Introduction

Population genetics is the study of genetic composition of the population and forces that cause changes in this composition. Simply, it is also the study of forces like mutation, migration, selection and drift. Before diving into details, there are some key concepts that we need to learn.

Allele: It is a variant form of a gene e.g. Avr3a gene in plant pathogen Phytophthora infestans have either E or K amino acid at position xx and either M or I at position xx. Isolates which have KI genotype initiate a hypersensitive response in R3a plants where isolates with EM genotype evade this recognition and cause disease on R3a plants.
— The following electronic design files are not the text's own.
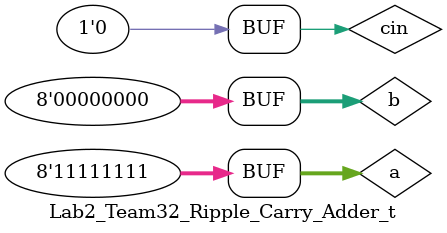
<source format=v>
`timescale 1ns/1ps

module Lab2_Team32_Ripple_Carry_Adder_t;
reg [7:0] a = 8'b0;
reg [7:0] b = 8'b0;
reg cin = 1'b0;
wire [7:0] sum;
wire cout;

Ripple_Carry_Adder rca(
    .a (a),
    .b (b),
    .cin (cin),
    .cout (cout),
    .sum (sum)
);

// uncommment and add "+access+r" to your nverilog command to dump fsdb waveform on NTHUCAD
// initial begin
//      $fsdbDumpfile("Adders.fsdb");
//      $fsdbDumpvars;
// end

initial begin
  repeat (2 ** 4) begin
    #1 a = a + 8'b1;
    #1 cin = cin + 1'b1;
  end
  #1 {a, b} = 16'b0;
  repeat (2 ** 4) begin
    #1 b = b + 8'b1;
    #1 cin = cin + 1'b1;
  end
  
  #1 {b, a} = 16'hfa00;
  repeat (2 ** 4) begin
    #1 a = a + 8'b1;
    #1 cin = cin + 1'b1;
  end
  #1 {a, b} = 16'hfa00;
  repeat (2 ** 4) begin
    #1 b = b + 8'b1;
    #1 cin = cin + 1'b1;
  end
  
   #1 {b, a} = 16'hfffa;
  repeat (2 ** 3) begin
    #1 a = a + 8'b1;
    #1 cin = cin + 1'b1;
  end
  #1 {a, b} = 16'hfffa;
  repeat (2 ** 3) begin
    #1 b = b + 8'b1;
    #1 cin = cin + 1'b1;
  end
  
end  
endmodule

</source>
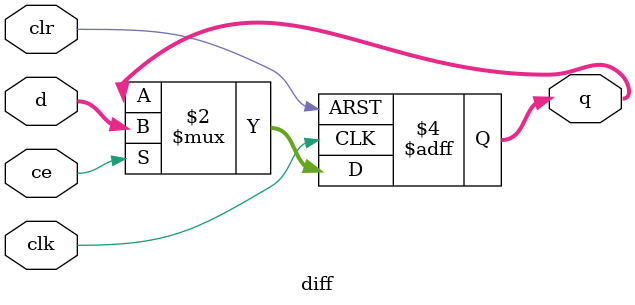
<source format=v>
`timescale 1ns / 1ps


module diff (clk, clr, d, q, ce);
input[3:0] d;
input clk, ce, clr;
output reg[3:0] q;
always@(posedge clr or posedge clk)
begin
 if(clr) q <= 0;
 else if(ce) q <= d;
end 
endmodule

</source>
You can also say that, population genetics is about the alleles in the populations.

Locus (plural loci): Position in a genome where one or more alleles are segregating.

Genotype: Genotype is the combination of the alleles at a particular locus.

Di-allelic model: Model which assumes that there is only two alleles.

If an individual has same allele at a locus, we call that homozyogous individual e.g AA or aa If an individual has different allele at a locus, we call that heterozygous individual e.g Aa

Allele frequency: Frequency of copies of the allele in the population divided by total number of gene copies in the population.

Genotype frequency: Number of individuals of certain genotype divided by total number of individuals.

Problem 1

e.g. Lets look at a locus that carries two alleles, A and B. In diploids, we would observed three possible genotypes, two homozygous (AA and BB), and one heterozygous (AB). Lets say we found following genotype count, AA=38, AB=16, BB = 46. Calculate genotype frequency and allele frequency.**

first lets look at genotype freq

AA <-  38
AB <- 16
BB <- 46
N <- AA+AB+BB
  
AA_freq <- AA/N
AA_freq
## [1] 0.38
BB_freq <- BB/N
BB_freq
## [1] 0.46
AB_freq <- AB/N
AB_freq
## [1] 0.16

Now lets calculate allele freq

remember allele freq is frequency of copies of the allele in the population divided by total number of gene copies in the population.

For allele A and B

A <- 2*38 + 16
B <- 2*46 + 16
Gene_copies <- 200 ## why is this 200

allele_freq_A <- A/Gene_copies
allele_freq_B <- B/Gene_copies

allele_freq_A
## [1] 0.46
allele_freq_B
## [1] 0.54

Remember, we said that population genetics is about studying the changes in the allele frequency. Now if you ask, how these allele frequencies are going to change overtime, then you are in right path.